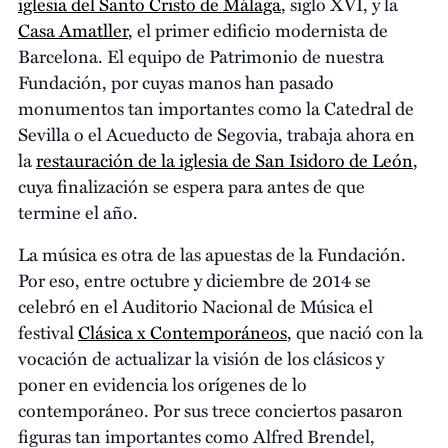
iglesia del Santo Cristo de Málaga
, siglo XVI, y la
Casa Amatller
, el primer edificio modernista de
Barcelona. El equipo de Patrimonio de nuestra
Fundación, por cuyas manos han pasado
monumentos tan importantes como la Catedral de
Sevilla o el Acueducto de Segovia, trabaja ahora en
la
restauración de la iglesia de San Isidoro de León
,
cuya finalización se espera para antes de que
termine el año.
La música es otra de las apuestas de la Fundación.
Por eso, entre octubre y diciembre de 2014 se
celebró en el Auditorio Nacional de Música el
festival
Clásica x Contemporáneos
, que nació con la
vocación de actualizar la visión de los clásicos y
poner en evidencia los orígenes de lo
contemporáneo. Por sus trece conciertos pasaron
figuras tan importantes como Alfred Brendel,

Assignment: All lines above that contain the word "Fundación" are to be copied.

Expected answer:
Fundación, por cuyas manos han pasado
La música es otra de las apuestas de la Fundación.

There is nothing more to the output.